▶ [About this task] In the listing below, find the line holding "Επίσημος ιστότοπος της ΕΕ" and the line holding "aprovechan de la". Write out those two lines and all lines between, exactly, and nothing more.

-- Data extracts follows --

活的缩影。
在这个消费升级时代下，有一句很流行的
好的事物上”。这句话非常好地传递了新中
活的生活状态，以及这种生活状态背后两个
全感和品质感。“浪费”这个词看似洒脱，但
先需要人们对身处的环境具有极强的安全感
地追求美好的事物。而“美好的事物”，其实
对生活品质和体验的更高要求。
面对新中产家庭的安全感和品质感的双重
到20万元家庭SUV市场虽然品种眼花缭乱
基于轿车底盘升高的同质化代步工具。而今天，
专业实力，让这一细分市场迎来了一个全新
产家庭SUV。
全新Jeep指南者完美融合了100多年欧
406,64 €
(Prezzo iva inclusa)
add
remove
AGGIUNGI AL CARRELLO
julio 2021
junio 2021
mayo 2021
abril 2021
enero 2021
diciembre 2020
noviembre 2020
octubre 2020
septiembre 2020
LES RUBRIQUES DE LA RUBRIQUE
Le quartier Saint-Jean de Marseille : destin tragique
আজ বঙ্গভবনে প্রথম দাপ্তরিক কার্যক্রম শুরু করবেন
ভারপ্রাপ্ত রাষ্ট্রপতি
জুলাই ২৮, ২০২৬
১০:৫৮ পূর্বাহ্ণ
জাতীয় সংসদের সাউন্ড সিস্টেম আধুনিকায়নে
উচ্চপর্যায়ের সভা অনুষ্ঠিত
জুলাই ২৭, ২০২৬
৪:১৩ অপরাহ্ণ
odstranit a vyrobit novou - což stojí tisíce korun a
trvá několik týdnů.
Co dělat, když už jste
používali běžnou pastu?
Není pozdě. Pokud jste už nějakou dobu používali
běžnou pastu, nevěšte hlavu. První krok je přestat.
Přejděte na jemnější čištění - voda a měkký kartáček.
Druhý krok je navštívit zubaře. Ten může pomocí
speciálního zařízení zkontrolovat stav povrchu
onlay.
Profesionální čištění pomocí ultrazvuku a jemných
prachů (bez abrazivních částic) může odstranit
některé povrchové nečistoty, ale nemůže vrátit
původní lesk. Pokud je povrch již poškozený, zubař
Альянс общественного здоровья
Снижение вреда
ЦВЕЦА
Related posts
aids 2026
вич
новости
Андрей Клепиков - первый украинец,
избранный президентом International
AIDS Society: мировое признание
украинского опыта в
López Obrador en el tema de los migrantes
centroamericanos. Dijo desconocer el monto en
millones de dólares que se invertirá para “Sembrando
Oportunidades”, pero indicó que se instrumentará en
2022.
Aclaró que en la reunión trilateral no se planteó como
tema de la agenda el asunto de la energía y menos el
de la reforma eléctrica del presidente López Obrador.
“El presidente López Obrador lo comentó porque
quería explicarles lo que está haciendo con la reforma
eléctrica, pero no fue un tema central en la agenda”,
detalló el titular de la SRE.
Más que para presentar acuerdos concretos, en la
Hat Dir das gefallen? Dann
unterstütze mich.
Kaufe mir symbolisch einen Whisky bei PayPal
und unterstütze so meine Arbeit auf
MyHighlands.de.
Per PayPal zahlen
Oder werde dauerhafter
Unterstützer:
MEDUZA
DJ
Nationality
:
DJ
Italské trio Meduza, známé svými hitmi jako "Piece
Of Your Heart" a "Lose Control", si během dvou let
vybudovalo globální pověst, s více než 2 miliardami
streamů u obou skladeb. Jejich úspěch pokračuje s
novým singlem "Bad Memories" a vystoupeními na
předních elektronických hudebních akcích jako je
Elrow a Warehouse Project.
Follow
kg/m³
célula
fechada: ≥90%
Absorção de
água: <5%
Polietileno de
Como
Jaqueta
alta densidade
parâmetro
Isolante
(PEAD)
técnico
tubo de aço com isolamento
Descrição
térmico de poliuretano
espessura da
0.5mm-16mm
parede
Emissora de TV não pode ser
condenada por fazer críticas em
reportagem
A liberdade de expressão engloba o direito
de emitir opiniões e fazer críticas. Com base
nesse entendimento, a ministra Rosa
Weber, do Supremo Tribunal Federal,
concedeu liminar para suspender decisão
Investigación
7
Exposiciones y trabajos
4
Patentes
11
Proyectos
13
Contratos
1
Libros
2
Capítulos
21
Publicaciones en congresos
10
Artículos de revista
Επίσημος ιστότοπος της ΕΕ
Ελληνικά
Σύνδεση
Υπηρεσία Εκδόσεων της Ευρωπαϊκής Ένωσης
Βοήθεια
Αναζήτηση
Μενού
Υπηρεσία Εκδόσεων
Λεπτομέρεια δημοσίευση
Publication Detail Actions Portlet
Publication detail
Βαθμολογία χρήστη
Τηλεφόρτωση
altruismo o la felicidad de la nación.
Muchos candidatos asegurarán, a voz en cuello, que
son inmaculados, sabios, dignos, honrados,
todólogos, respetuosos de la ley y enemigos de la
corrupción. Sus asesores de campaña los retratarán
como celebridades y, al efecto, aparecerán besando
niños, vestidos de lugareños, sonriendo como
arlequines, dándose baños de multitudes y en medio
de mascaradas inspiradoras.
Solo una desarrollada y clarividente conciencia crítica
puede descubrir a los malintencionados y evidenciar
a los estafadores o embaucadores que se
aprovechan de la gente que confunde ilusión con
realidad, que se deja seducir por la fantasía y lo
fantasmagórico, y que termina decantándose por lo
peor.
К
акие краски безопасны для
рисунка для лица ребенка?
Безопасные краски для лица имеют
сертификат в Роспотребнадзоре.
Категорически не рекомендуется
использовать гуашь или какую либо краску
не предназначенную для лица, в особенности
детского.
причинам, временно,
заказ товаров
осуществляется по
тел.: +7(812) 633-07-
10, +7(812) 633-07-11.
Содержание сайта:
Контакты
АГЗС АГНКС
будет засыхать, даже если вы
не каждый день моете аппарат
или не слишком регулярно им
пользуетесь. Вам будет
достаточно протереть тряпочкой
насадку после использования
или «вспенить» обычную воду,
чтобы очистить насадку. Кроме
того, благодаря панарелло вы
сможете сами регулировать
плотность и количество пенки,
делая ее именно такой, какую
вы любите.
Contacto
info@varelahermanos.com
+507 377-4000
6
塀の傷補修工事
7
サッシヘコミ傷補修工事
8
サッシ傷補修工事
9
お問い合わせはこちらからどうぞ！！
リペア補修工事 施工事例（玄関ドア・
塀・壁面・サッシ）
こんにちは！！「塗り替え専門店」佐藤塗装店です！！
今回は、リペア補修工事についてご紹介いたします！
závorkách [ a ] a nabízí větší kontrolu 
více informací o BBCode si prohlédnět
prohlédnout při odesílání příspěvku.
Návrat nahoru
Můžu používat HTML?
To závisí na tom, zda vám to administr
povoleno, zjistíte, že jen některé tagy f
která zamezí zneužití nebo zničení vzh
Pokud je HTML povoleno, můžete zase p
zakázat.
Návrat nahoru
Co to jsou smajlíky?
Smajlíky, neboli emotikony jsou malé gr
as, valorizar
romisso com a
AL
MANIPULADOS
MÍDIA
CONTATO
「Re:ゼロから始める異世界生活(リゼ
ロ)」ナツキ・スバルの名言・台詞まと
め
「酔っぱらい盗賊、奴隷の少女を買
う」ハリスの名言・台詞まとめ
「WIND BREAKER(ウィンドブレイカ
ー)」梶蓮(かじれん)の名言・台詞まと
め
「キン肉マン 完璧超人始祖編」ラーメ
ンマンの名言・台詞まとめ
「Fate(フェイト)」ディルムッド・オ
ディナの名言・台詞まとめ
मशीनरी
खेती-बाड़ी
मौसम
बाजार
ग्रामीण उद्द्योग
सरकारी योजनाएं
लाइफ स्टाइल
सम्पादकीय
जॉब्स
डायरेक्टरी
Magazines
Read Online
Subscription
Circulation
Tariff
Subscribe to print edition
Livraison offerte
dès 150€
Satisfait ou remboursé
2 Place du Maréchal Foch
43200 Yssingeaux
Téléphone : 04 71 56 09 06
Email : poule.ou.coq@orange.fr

-- Data extracts concluded --

▶ [Result below]
Επίσημος ιστότοπος της ΕΕ
Ελληνικά
Σύνδεση
Υπηρεσία Εκδόσεων της Ευρωπαϊκής Ένωσης
Βοήθεια
Αναζήτηση
Μενού
Υπηρεσία Εκδόσεων
Λεπτομέρεια δημοσίευση
Publication Detail Actions Portlet
Publication detail
Βαθμολογία χρήστη
Τηλεφόρτωση
altruismo o la felicidad de la nación.
Muchos candidatos asegurarán, a voz en cuello, que
son inmaculados, sabios, dignos, honrados,
todólogos, respetuosos de la ley y enemigos de la
corrupción. Sus asesores de campaña los retratarán
como celebridades y, al efecto, aparecerán besando
niños, vestidos de lugareños, sonriendo como
arlequines, dándose baños de multitudes y en medio
de mascaradas inspiradoras.
Solo una desarrollada y clarividente conciencia crítica
puede descubrir a los malintencionados y evidenciar
a los estafadores o embaucadores que se
aprovechan de la gente que confunde ilusión con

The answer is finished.